It is important to have the right skills available on your team if it is to be successful. But what do you do when you know there is a gap in the available skill set among your team members? One way to quickly fill that gap is to add consultants to the mix. Let’s look at some strategies for finding those additional team resources for that next hard-to-staff project.
A quick fix for short-term needs
In today’s highly dynamic IT shops, development managers are often faced with rapidly changing staffing needs based on project requirements. This has spurred many organizations to downsize to a "core" development staff made up of key personnel who can handle day-to-day service requests. Consultants or short-term contract professionals can then be acquired to handle increased resource requirements for individual projects.
If you've decided to use a consultant to help fill some gaps in your development team's skill set, you should know your options. Here are three general categories of short-term contracting professionals you can find close to home.
The least costly of short-term help is the independent contractor. This professional usually has a specific talent that's high in demand and short in supply.
For the contracting organization, this person represents the highest risk in the event of failure. Therefore, many organizations don't rely on independent consultants for mission-critical applications. Instead, they employ them as supplemental staffing for routine application work.
Professional consulting groups
Many organizations will contract with professional consulting groups to cover strategic project resource requirements. These firms maintain a standing in-house reserve of available consultants with diverse talents who are assigned to temporary projects.
Because the consulting group maintains a wealth of talent, the risk is reduced for the hiring organization. Contracts with consulting groups often include penalties and risk sharing in the event of failure. To cover expenses, fees are usually substantially higher in these contracts.

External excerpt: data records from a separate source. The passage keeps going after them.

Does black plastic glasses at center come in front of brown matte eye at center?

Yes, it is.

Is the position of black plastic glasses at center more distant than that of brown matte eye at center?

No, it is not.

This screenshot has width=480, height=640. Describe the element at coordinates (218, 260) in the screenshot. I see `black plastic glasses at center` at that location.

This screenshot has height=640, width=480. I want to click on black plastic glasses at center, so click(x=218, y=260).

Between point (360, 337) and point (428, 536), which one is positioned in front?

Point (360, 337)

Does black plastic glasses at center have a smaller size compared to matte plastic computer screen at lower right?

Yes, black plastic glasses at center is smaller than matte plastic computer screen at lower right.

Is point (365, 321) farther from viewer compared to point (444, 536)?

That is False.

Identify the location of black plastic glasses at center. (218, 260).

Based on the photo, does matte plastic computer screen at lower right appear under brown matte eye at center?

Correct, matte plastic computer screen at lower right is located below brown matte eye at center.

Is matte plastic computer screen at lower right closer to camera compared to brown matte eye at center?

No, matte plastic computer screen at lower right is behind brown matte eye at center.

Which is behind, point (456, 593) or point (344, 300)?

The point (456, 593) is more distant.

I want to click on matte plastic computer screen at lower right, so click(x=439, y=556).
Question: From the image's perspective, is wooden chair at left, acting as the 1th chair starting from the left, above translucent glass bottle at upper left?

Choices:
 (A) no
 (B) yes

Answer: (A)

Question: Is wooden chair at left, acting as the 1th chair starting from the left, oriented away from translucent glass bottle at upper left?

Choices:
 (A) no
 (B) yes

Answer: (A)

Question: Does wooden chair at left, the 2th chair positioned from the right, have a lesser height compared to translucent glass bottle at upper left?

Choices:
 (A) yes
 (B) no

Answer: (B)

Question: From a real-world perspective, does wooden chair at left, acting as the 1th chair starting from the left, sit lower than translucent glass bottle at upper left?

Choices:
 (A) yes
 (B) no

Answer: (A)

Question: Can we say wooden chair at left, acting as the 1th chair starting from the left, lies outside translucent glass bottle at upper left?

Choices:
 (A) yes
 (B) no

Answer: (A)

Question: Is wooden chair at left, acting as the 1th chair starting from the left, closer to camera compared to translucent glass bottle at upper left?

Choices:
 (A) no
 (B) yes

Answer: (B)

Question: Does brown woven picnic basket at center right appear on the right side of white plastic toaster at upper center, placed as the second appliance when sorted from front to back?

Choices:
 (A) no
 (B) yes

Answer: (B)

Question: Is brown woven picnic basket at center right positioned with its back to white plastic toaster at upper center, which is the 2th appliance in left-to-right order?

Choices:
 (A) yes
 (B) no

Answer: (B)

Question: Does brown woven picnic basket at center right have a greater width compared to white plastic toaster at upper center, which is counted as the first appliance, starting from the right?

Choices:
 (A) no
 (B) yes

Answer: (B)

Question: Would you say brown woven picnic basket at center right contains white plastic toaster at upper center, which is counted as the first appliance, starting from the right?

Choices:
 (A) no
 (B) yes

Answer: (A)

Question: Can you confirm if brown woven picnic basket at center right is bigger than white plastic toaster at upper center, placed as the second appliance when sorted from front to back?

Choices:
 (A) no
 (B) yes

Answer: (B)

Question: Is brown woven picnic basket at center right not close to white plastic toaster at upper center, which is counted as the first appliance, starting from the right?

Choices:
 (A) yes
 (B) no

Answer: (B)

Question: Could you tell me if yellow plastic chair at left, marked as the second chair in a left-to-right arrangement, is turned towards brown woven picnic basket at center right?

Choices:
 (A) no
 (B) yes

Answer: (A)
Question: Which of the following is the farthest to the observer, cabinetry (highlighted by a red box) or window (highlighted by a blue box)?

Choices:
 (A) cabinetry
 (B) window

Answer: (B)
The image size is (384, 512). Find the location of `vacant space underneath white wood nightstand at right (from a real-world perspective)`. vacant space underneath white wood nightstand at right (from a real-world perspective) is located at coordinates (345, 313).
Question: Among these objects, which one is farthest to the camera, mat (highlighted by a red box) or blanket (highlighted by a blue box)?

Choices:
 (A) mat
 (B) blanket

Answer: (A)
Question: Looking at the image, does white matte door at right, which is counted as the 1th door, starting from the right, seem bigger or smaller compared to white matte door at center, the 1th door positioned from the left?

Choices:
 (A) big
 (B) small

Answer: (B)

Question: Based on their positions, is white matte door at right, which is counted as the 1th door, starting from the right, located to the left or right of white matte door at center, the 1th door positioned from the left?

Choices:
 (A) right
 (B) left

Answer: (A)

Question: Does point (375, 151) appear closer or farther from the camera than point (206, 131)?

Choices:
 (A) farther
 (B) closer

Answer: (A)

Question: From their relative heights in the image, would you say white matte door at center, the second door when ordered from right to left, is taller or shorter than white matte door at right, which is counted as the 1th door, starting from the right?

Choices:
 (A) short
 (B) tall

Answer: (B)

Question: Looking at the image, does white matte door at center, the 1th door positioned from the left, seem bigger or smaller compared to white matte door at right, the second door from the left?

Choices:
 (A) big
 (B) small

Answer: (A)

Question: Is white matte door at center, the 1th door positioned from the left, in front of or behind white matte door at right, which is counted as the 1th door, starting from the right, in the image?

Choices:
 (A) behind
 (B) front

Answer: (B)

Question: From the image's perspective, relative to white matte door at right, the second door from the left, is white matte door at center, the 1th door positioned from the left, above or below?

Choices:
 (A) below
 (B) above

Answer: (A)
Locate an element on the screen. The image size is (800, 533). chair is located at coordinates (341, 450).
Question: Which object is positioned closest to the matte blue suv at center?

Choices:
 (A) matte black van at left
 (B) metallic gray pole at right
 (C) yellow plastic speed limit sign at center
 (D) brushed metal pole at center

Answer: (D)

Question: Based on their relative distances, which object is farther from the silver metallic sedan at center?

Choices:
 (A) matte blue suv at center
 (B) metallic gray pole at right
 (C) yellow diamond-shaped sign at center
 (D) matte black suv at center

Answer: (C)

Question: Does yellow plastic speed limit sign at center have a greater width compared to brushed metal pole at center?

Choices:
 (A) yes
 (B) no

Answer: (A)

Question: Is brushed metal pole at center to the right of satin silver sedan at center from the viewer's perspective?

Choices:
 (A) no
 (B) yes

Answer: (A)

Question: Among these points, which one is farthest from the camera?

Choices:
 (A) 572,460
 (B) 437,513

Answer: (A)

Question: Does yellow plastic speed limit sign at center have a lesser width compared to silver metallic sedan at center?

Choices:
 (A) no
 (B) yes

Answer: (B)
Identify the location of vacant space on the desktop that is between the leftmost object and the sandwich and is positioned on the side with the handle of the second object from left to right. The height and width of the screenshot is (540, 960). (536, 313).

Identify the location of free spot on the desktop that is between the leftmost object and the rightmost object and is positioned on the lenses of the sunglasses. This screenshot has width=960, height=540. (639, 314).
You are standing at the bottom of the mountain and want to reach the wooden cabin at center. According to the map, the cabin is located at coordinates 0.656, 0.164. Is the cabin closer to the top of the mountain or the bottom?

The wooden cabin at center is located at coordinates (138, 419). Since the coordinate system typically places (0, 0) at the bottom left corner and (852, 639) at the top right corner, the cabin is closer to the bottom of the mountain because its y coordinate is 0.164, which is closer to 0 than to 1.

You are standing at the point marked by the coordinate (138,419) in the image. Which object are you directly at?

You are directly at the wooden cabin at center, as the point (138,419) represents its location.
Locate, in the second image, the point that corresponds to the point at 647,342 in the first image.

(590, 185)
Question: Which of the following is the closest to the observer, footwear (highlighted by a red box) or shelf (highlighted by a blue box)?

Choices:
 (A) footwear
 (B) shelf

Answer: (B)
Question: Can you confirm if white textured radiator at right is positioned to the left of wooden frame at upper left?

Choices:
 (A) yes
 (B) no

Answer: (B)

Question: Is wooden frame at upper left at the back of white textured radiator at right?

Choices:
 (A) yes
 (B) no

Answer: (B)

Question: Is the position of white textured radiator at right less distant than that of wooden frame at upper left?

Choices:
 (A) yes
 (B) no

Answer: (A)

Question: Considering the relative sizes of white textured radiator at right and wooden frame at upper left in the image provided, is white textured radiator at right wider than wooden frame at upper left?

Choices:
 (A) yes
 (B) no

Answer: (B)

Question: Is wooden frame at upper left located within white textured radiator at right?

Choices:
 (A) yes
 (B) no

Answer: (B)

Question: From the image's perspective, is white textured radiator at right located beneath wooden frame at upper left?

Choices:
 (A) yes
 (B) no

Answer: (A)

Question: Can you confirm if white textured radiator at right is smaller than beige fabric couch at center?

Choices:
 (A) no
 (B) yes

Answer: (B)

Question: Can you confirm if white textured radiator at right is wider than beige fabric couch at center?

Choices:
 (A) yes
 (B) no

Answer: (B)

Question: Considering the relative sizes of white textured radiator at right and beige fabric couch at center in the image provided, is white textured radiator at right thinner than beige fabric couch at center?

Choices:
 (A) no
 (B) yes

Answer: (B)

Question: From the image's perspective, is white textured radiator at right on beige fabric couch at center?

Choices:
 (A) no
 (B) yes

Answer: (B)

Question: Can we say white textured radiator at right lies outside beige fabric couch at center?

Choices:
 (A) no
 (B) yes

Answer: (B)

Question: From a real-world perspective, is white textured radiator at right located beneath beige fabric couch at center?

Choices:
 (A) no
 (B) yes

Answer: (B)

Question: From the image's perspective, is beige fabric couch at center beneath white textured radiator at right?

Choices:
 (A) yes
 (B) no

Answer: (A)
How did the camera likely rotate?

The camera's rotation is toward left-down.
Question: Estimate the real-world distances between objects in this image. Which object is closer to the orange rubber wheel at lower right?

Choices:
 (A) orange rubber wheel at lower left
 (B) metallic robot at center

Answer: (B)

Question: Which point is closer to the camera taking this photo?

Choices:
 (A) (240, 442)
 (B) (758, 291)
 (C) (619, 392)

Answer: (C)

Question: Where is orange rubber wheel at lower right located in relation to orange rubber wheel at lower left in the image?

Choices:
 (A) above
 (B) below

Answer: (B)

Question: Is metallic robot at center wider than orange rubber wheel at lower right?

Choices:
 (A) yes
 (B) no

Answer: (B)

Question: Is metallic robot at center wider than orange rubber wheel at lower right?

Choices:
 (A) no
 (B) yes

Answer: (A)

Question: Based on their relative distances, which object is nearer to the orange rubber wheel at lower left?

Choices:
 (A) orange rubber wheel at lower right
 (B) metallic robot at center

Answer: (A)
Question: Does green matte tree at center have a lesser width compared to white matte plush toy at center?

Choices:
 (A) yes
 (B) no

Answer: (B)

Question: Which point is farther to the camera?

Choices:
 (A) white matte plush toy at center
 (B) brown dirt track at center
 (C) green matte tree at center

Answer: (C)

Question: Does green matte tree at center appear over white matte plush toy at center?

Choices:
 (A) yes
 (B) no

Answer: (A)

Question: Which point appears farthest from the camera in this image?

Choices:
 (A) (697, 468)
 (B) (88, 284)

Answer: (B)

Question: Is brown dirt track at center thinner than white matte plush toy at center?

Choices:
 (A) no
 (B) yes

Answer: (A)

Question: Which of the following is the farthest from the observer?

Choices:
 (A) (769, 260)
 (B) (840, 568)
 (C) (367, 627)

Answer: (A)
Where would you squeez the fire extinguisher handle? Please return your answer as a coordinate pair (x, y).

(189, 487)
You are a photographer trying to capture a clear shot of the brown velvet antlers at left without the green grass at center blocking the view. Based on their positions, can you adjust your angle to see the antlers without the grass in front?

Software development firms
Often, a project is put out to bid to a contracting organization. This is frequently a means to cut costs when a customized solution is necessary. Typically, the hiring organization will comanage the development using the contracting firm's resources.
Cost to the hiring organization is usually controlled by the contract. This solution can be less expensive than developing in-house or employing the help of professional consultants.
If you're unable to find the skills you need in your own backyard, it might be time to expand your horizons. With the development of the Internet, contractors are becoming available from around the world.
Independent foreign contractors
Many independent foreign contractors seek opportunities in the United States for short-term and long-term assignments. Organizations often pursue these professionals for specialty skills otherwise unavailable through traditional means. The U.S. Immigration and Naturalization Service (INS) requires the completion of an H-1B work visa application prior to any job offer, which is usually a process of six to 10 weeks.
Cost and risk are usually low in these agreements because of the level of commitment necessary from both parties. But due to the visa process, you can typically expect a substantial wait for the resource to become available.
Offshore consulting groups
The most recent development in contracting is the rapid rise in offshore firms offering inexpensive consulting help. Offshore consulting groups usually provide a wide range of software development services from a remote location via the Internet.
Many development managers believe contracts of this type run a high risk due to communication issues. One way to offset this concern is for the consulting group to maintain a physical presence at the contracting business's location in the form of a project manager or a team leader.
Many organizations are reducing the size of their in-house development teams in favor of a project-oriented approach to staffing. Specific skills are acquired from external sources to provide the necessary resources to staff in-house projects.
As a team leader or development manager, you currently have many options to choose from. It's up to you to analyze your organization's needs and, based on project constraints, strike a balance between cost and risk.